The 2015 Africa Summer School on the Governance of Oil, Gas and Mining Revenues has opened in Accra.
Over 45 government officials, civil society organisations, media practitioners, community leaders and parliamentary staff from Ghana, Nigeria, Uganda, Kenya, Malawi, Tanzania, Zimbabwe, Mozambique and Zambia are participating in the two- week school which is to enhance participants’ knowledge and skill on the extractive resource governance on the continent which are oil, gas and mining.
It is being organised by the Natural Resource Governance Institute in collaboration with the German International Development Cooperation (GIZ) school at the Kofi Annan International Peace Keeping Training Centre (KAI-PTC).
Opening the school on Monday, Mr. James Avedzi, Chairman of the Finance Committee of Parliament, noted that Africa had, over the years, mismanaged its natural resources and that had led to many conflicts, divisions and environmental degradation.

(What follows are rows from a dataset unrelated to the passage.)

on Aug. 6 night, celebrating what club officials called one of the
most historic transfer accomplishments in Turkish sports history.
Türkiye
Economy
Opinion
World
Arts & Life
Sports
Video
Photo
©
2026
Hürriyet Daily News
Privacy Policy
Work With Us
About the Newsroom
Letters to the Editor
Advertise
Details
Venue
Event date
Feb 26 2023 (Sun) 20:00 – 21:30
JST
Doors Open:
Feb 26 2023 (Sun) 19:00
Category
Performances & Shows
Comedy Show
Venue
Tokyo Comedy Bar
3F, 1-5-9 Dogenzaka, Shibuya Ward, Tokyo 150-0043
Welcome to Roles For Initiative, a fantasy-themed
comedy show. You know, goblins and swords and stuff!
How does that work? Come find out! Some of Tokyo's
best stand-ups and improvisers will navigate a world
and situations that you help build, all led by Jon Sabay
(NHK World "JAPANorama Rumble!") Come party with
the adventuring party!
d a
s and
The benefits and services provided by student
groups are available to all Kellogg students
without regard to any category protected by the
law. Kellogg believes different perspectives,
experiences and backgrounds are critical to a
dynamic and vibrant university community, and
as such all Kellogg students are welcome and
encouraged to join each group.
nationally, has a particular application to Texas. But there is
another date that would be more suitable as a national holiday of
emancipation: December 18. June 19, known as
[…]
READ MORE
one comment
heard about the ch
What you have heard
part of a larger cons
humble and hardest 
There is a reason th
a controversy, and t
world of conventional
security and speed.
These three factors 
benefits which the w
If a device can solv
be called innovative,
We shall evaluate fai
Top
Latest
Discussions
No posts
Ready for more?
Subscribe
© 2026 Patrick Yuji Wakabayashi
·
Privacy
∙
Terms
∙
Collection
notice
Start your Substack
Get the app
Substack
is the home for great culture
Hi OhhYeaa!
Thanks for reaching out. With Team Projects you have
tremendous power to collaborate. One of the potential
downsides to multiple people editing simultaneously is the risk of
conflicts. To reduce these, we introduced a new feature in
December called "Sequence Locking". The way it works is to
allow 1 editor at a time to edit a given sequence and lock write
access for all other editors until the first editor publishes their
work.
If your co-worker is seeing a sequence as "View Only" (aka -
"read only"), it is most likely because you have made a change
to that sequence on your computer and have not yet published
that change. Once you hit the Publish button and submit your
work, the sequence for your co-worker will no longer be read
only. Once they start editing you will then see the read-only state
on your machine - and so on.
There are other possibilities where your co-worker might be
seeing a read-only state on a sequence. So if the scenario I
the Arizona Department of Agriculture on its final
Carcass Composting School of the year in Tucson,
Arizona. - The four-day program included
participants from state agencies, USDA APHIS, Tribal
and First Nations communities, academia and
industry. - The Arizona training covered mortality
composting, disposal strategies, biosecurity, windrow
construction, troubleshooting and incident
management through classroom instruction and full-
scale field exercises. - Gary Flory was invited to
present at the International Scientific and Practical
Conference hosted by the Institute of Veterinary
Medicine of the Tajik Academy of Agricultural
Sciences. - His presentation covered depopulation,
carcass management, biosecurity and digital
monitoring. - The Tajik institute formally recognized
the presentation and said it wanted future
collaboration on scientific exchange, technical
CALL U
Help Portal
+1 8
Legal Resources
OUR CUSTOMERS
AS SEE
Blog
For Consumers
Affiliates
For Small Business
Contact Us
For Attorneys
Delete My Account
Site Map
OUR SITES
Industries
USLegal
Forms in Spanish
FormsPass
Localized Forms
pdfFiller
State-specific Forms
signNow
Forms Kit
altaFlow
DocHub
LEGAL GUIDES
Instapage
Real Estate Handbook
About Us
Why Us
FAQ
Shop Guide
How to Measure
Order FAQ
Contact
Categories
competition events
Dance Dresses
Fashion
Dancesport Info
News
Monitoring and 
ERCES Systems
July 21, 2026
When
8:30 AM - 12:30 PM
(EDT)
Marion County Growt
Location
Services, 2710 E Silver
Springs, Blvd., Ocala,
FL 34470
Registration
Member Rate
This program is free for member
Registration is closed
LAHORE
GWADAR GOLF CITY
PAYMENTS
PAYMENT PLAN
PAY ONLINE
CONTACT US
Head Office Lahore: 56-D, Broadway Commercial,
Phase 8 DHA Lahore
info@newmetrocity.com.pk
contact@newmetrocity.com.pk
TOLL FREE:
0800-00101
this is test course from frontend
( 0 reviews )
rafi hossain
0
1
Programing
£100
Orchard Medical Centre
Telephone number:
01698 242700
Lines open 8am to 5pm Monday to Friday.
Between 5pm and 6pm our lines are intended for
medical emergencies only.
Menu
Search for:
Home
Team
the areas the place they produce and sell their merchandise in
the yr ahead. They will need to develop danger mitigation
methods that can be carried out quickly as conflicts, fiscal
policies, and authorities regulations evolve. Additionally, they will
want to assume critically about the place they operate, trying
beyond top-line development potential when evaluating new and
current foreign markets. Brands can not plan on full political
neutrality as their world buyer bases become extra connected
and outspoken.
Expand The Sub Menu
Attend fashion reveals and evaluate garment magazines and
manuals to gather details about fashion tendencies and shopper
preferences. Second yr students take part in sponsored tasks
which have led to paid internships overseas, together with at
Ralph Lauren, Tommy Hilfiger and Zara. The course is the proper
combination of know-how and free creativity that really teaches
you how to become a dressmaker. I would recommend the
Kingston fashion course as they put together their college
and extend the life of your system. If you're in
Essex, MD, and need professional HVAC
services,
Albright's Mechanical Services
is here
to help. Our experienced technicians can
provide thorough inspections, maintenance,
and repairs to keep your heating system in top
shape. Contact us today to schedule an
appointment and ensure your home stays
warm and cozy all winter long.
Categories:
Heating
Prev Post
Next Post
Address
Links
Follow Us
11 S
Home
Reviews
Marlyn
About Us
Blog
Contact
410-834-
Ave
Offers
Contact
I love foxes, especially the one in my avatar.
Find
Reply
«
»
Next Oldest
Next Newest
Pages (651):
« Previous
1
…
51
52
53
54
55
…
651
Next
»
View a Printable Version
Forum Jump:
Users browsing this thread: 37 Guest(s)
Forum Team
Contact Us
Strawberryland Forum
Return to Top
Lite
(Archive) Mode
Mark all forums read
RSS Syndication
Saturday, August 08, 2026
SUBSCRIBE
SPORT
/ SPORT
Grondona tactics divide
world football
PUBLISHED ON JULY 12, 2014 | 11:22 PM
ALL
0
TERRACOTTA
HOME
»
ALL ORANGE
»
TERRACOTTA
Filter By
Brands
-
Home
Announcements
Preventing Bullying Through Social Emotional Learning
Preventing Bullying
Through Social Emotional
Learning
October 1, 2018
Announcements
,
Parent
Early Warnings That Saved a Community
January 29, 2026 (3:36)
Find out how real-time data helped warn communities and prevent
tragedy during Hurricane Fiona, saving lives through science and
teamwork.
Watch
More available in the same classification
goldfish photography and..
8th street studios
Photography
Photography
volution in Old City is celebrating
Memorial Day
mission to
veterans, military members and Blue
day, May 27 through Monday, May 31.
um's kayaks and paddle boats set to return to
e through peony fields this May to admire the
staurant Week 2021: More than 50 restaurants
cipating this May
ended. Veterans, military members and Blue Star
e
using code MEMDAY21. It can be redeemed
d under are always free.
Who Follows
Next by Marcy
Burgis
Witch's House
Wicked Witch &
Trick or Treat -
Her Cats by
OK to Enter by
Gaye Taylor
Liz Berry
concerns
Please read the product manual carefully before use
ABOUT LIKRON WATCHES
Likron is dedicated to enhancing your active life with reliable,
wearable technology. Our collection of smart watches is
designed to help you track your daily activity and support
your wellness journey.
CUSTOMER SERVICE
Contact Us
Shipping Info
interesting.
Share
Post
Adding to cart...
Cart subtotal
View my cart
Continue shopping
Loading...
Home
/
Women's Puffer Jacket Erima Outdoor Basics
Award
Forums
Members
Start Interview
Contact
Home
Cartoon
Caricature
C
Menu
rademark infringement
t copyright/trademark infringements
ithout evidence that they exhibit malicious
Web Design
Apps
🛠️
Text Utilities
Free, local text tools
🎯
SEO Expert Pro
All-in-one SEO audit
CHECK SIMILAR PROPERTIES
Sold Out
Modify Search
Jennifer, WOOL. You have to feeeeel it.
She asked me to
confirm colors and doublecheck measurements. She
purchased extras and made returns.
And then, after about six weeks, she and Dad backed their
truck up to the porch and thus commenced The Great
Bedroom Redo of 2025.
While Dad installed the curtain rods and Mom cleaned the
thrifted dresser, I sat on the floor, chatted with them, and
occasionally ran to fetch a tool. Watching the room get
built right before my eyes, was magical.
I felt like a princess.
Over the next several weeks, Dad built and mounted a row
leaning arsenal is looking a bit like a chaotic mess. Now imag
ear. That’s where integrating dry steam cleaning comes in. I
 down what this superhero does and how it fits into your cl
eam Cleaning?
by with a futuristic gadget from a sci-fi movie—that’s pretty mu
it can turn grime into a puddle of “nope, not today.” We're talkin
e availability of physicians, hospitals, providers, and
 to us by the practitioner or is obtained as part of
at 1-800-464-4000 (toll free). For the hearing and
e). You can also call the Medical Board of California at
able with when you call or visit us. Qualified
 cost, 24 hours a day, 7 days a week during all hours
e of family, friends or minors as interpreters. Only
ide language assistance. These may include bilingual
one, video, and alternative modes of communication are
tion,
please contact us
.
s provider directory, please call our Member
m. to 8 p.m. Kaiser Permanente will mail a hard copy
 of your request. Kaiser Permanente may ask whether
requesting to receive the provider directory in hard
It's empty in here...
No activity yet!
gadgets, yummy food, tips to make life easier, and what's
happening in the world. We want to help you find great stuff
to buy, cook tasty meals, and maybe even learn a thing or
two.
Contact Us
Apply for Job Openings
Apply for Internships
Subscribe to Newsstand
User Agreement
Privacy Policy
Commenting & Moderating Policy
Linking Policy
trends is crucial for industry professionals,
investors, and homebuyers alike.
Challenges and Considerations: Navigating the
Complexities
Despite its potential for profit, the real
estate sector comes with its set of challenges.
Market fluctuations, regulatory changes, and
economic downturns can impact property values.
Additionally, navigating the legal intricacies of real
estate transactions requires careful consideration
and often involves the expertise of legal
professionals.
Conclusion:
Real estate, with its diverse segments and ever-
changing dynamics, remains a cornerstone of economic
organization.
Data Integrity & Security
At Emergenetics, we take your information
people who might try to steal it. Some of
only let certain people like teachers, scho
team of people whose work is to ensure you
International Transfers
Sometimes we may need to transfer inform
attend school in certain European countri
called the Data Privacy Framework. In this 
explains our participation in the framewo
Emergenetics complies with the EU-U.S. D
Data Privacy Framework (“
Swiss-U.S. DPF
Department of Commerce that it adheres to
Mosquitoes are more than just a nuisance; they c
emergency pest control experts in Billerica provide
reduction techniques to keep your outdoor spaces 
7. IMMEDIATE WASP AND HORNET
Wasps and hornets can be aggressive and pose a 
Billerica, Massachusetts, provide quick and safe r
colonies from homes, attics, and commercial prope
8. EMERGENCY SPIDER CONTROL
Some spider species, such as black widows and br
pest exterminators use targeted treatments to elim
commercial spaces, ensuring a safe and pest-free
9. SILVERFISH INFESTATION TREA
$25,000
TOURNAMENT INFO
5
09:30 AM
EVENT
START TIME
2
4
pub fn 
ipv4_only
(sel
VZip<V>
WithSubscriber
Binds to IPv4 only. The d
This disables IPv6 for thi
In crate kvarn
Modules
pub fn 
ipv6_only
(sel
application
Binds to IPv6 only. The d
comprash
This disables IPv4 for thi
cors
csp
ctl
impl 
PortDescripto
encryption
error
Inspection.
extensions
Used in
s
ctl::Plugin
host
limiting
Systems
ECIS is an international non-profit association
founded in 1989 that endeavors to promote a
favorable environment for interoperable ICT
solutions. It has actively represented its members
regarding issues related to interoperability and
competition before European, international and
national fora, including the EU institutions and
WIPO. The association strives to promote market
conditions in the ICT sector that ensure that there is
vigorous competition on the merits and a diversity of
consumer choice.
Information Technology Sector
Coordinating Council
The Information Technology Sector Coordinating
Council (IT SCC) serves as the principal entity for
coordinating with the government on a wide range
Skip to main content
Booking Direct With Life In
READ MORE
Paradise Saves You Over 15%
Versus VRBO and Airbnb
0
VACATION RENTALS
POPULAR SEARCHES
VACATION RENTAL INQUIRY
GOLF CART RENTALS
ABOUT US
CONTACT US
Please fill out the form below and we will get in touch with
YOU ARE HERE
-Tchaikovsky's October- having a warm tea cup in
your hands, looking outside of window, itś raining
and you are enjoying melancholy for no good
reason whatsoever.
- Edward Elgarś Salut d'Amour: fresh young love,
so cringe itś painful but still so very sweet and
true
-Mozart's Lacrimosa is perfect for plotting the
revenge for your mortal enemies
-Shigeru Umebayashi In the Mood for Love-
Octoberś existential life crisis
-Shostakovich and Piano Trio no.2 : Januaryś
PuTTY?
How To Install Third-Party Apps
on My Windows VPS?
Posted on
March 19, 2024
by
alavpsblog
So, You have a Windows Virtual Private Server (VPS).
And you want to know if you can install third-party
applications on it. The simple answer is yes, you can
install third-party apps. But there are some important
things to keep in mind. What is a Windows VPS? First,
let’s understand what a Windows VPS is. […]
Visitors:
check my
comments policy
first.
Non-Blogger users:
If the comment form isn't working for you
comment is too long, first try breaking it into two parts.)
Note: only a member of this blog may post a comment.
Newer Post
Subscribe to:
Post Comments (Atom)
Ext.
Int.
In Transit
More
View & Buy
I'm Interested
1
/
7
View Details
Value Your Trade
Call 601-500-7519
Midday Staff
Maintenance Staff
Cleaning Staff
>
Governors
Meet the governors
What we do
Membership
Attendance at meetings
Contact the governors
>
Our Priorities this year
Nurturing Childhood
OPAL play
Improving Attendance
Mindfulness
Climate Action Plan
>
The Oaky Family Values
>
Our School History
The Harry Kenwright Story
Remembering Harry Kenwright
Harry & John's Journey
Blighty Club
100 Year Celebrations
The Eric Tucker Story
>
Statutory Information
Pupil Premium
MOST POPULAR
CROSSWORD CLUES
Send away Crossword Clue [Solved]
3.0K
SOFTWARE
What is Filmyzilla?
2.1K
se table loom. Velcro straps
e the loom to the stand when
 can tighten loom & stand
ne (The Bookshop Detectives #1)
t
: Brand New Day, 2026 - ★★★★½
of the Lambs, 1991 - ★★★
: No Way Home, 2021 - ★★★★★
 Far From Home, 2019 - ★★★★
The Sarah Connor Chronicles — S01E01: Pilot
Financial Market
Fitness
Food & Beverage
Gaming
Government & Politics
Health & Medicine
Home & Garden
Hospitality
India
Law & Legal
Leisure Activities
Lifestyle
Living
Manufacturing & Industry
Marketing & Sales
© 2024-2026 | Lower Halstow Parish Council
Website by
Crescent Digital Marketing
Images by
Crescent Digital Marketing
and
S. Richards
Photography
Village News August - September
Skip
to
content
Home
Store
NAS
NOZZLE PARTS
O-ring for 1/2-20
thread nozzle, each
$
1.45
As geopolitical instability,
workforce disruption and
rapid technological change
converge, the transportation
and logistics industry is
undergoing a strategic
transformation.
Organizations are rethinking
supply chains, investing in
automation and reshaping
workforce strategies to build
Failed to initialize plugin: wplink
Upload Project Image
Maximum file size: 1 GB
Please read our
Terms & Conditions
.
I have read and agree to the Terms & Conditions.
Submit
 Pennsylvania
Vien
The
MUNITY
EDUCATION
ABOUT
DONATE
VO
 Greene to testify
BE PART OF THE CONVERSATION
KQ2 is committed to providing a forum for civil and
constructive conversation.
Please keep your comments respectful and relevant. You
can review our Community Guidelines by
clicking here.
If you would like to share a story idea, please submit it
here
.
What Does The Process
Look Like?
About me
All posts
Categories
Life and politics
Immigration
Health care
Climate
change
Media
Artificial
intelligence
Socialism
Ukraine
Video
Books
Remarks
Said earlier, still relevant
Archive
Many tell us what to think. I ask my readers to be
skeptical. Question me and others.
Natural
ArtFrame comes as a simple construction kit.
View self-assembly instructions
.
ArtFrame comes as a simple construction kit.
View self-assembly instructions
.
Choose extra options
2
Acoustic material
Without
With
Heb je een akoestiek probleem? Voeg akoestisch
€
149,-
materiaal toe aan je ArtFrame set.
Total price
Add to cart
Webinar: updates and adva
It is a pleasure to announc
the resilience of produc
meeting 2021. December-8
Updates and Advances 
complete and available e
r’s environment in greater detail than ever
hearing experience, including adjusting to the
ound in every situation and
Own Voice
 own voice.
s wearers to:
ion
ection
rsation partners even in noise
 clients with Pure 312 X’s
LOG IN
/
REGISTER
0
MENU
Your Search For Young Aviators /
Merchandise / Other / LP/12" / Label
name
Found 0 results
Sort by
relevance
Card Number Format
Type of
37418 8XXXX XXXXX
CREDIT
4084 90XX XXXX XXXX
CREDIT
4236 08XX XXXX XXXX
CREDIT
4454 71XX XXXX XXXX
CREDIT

He said if the extractive industries were properly and transparently managed with the right policies and enforcement systems, it would trigger growth in the country’s economic sector, offer avenues for jobs and sustainable development, and help reduce poverty by providing infrastructure and basic social services.
Mr. Avedzi therefore charged African countries to create a conducive environment for the industry and manage revenues in the sector prudently for accelerated development on the continent.
“It is in this vein that Ghana decided to provide a framework for the management of the revenue from the oil and gas sector by enacting the Petroleum and Revenue Management Act of 2011 (Act 815) before the start of the production of oil in the country,” he said.
Mr. Avedzi said national efforts to promote transparency and good governance in the extractive sector in countries with rich resources, had gained significant interest and that about 23 countries in Africa had signed up to the Extractive Industry Transparency Initiative (EITI).
He noted that Africa’s oil and gas sector, in the last decades, had flourished and that factors such as high commodity prices and improved exploration technologies, had led to important discoveries, thus making the oil, gas and mining sector progress significantly.
Mr. Avedzi said the Summer School, would help improve the capacities of the civil society groups, media, parliament, and government agencies to ensure strong fiscal responsibility and macro-economic planning, as well as develop policies that could reduce inequalities and ensure that natural resources are used in an environmentally sustainable manner.
Mr. Emmanuel Kuyole, Africa’s Deputy Director for Natural Resource Governance Institute, said at the end of the course, participants would be challenged to question the manner in which natural resources were being managed in their respective countries.
He said the course would be both theoretical and practical where participants would be required to visit mines in the Eastern Region to apply what they had learnt in the classroom.
He disclosed that over the last four years, a total of 167 participants from a number of African countries attended the Summer School.